Microscopic calculation of polariton scattering in semiconductor microcavities

TL;DR

This paper presents a microscopic, non-perturbative calculation of polariton-polariton interactions in semiconductor microcavities, aligning well with experimental data and revealing how interactions vary with light-matter coupling strength.

Contribution

It introduces an exact four-body microscopic model for polariton interactions, moving beyond previous perturbative approaches and accounting for the composite nature of excitons.

Findings

Excellent agreement with universal low-energy scattering form at weak coupling

Interaction constant increases towards Born approximation at stronger coupling

Interaction can be derived from exciton-exciton scattering phase shift at negative energy

Abstract

Recent experiments in exciton-polariton systems have provided high-precision measurements of the value of the polariton-polariton interaction constant, which is a key parameter that governs the nonlinear dynamics of polariton condensates and potentially enables quantum correlated polaritons.

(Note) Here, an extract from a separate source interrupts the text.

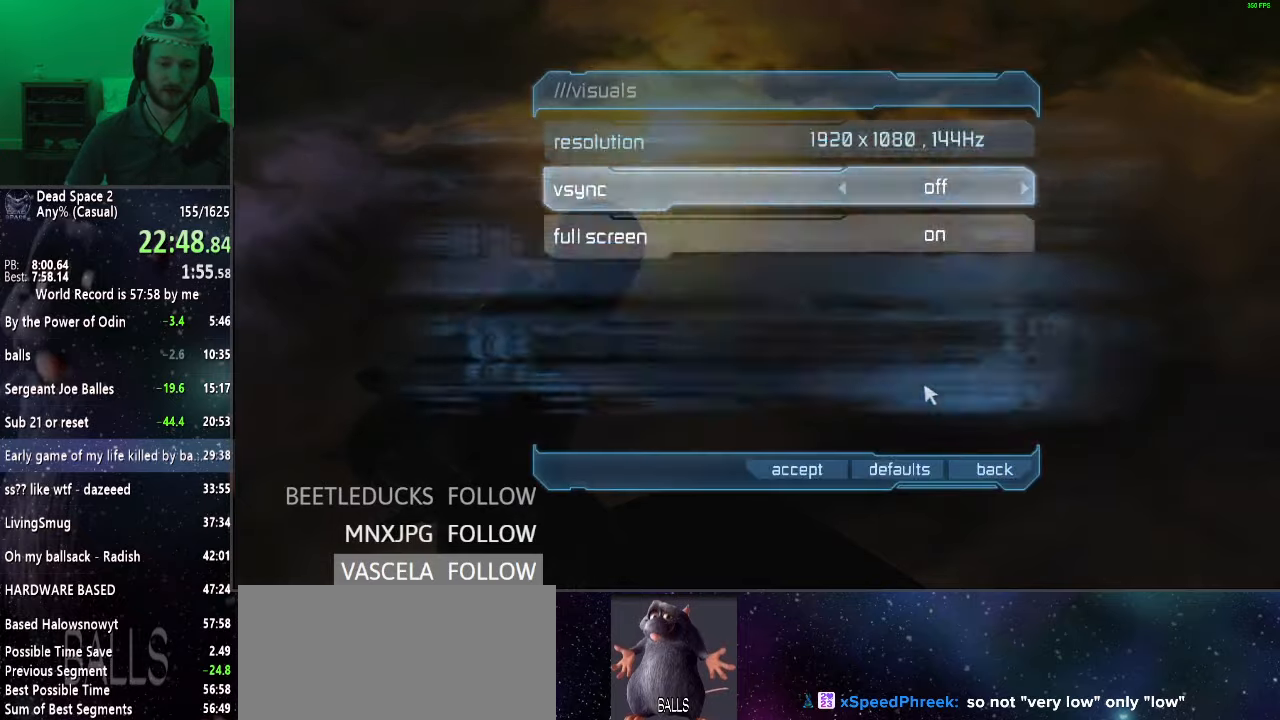
{"keys": [], "mouse": [], "events": []}
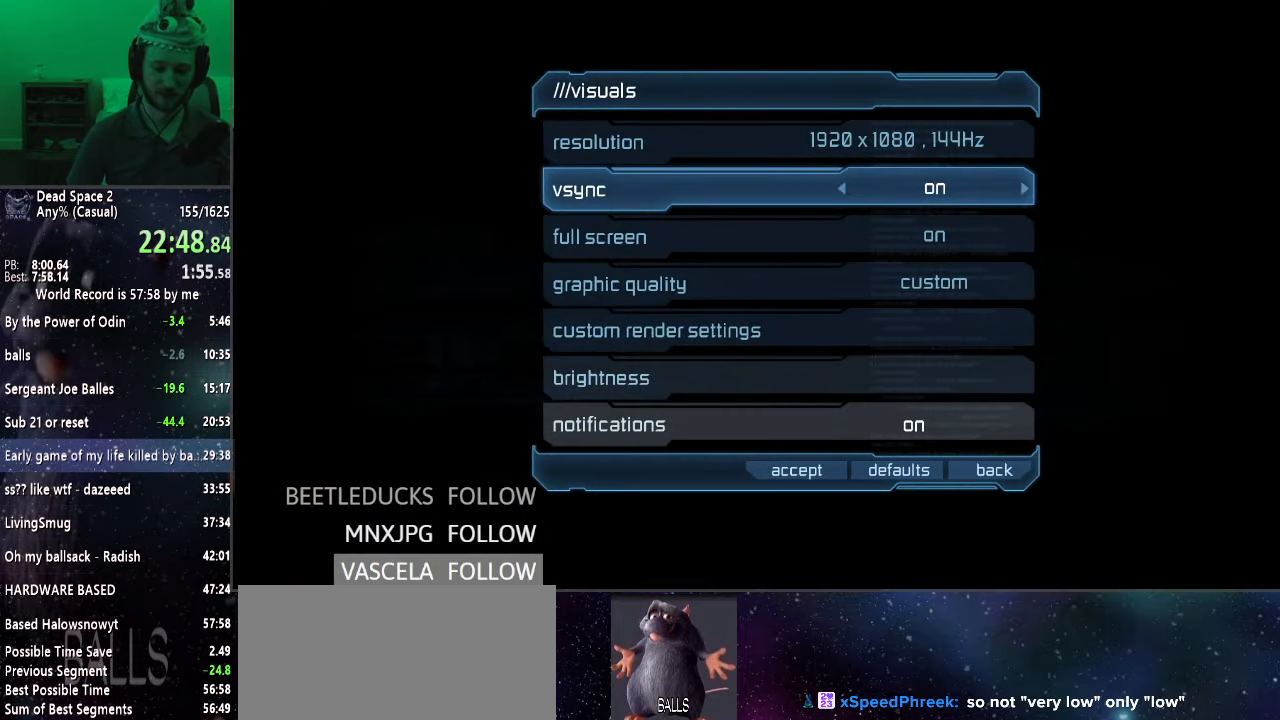
{"keys": [], "mouse": [], "events": []}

Yet, until now, this parameter has only been addressed theoretically using perturbative treatments or approximations that do not include the composite nature of the excitons. Here, we use a recently developed microscopic description of polaritons involving electrons, holes, and photons, where the interactions between charged particles are assumed to be highly screened. Within this model, we perform an exact four-body calculation of the spin-polarized polariton-polariton and polariton-exciton interaction constants. In the limit of weak light-matter coupling relevant to an atomically thin semiconductor in a microcavity, we obtain excellent agreement with a recently proposed universal form of low-energy polariton-polariton scattering [O. Bleu et al., Phys. Rev. Res. 2, 043185 (2020)]. At stronger light-matter coupling, of relevance to multilayer microcavities, we observe that the interaction constant increases towards that predicted by the Born approximation. We show that in all regimes of interest the interaction constant can be accurately obtained from the exciton-exciton scattering phase shift at negative collision energy, and we argue that this has important implications for interactions in other systems featuring strong light-matter coupling.